While Snyder’s propulsive script drives a lot of the action, I doubt that the story would have been as entertaining without John Romita Jr.’s art. The setpieces he delivers, whether they’re as simple as a brawl in a diner or complex like the train battle royale with Killer Croc and his friends, are riveting to see on the page. That’s because Romita Jr. brings incredible levels of energy and excitement to each scene and maintains them through the entirety of the story.
There are also plenty of little details to appreciate in this story as well. I was honestly surprised to see Snyder bring back Harold, the mute hunchback who served for a time as Batman’s mechanic in the pre-52 era. The specifics of how he’s used here are best appreciated in the context of the story, but the writer makes the character work here. Duke Thomas’ presence as the one person willing to call Batman out on some of his actions is greatly appreciated, as is his taste in heavy metal which winds up having a practical application in the story at one point.
These details work well within the story’s relatively small scale. Yet despite setting out to tell a “Batman” story that wasn’t as epic as his previous ones, Snyder can’t seem to help himself from going big when it comes to upping the stakes here. This is seen in subplots involving a potential betrayal by Alfred in supporting Batman in this case and when Commissioner Gordon comes to storm Wayne Manor after some of Two-Face’s evidence implies that the billionaire and the Batman are one and the same. Snyder did a good job establishing the stakes early on, so these subplots come off as needless in that context. Moreover, it’s obvious from the moment they’re introduced that nothing will come of them in the end.
I’m also fairly skeptical about the nature of the “cure” applied to Two-Face at the end of the story. Snyder lays out some intriguing ground rules as to how it should work, but it remains to be seen whether subsequent stories featuring the character will acknowledge them. If they do, cool, if not then this winds up being a needless complication for Two-Face that will quickly be forgotten.
While Duke Thomas has a prominent role in the main story, the multi-part backup feature of the first four issues is all about him. Recognizing that the young man has potential as a hero, Batman begins training him as such starting with a case involving Mr. Zsaz, the villain who likes to add a new scar to his body for each of his victims. This time around, the madman actually leaves a survivor and it’s up to Duke to figure out why and determine if being a hero is something that he really wants.

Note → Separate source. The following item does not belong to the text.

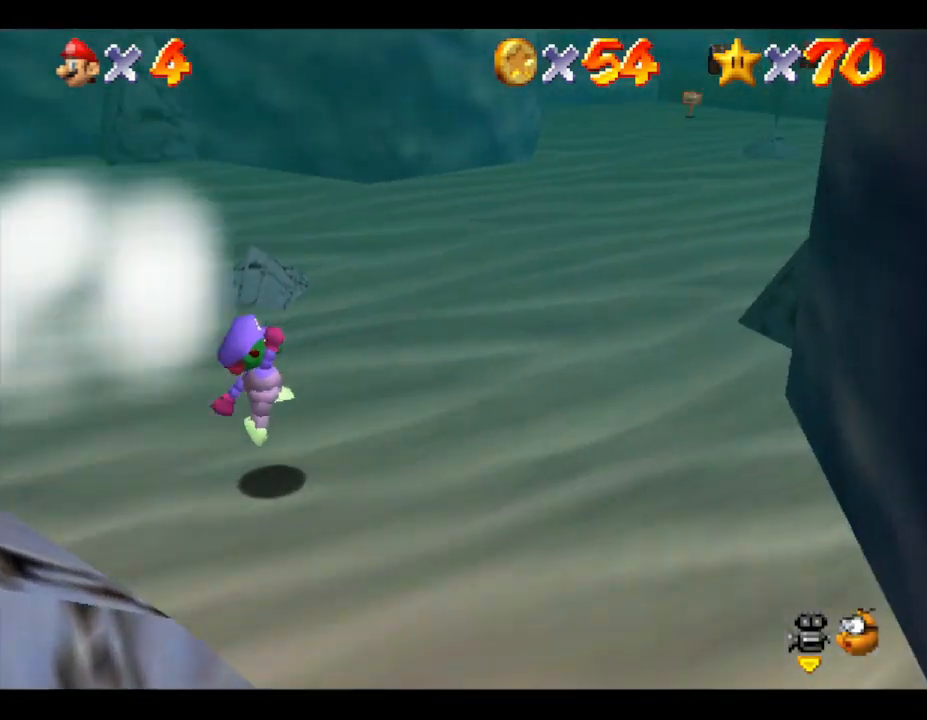
{"buttons": ["A"], "left_stick": "up-right", "events": [[200, "left_stick", "up-right"], [367, "A", "down"]]}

The novel bit of this story, “The Cursed Wheel,” is that it acknowledges that Batman’s Robins eventually grow into their own brand of superhero. In Duke’s case, Batman is cutting out the “Robin” phase of his career and helping him to determine what kind of hero he wants to be. As a starting point in that journey, “The Cursed Wheel” is fine as it does a good job of establishing that Duke has the chops for being a hero while plugging him into a decent “whytheydidit” story. We have yet to see what’s going to make Duke a unique hero, but that’s an issue that future stories will have to address. Regrettably, they’ll likely have to do so without the well-crafted art of Declan Shalvey who handles the artistic chores here.
This first volume of “All-Star Batman” may have its issues, but the sheer level of energy and fun of the main story effectively steamrollers over them. It’s the kind of story that sets out to offer pure entertainment and largely succeeds. Some may have issues with a story that has Batman winking at his audience, both on and off the page, but if you give yourself the chance I’m willing to bet you’ll have as much fun with this story as he does.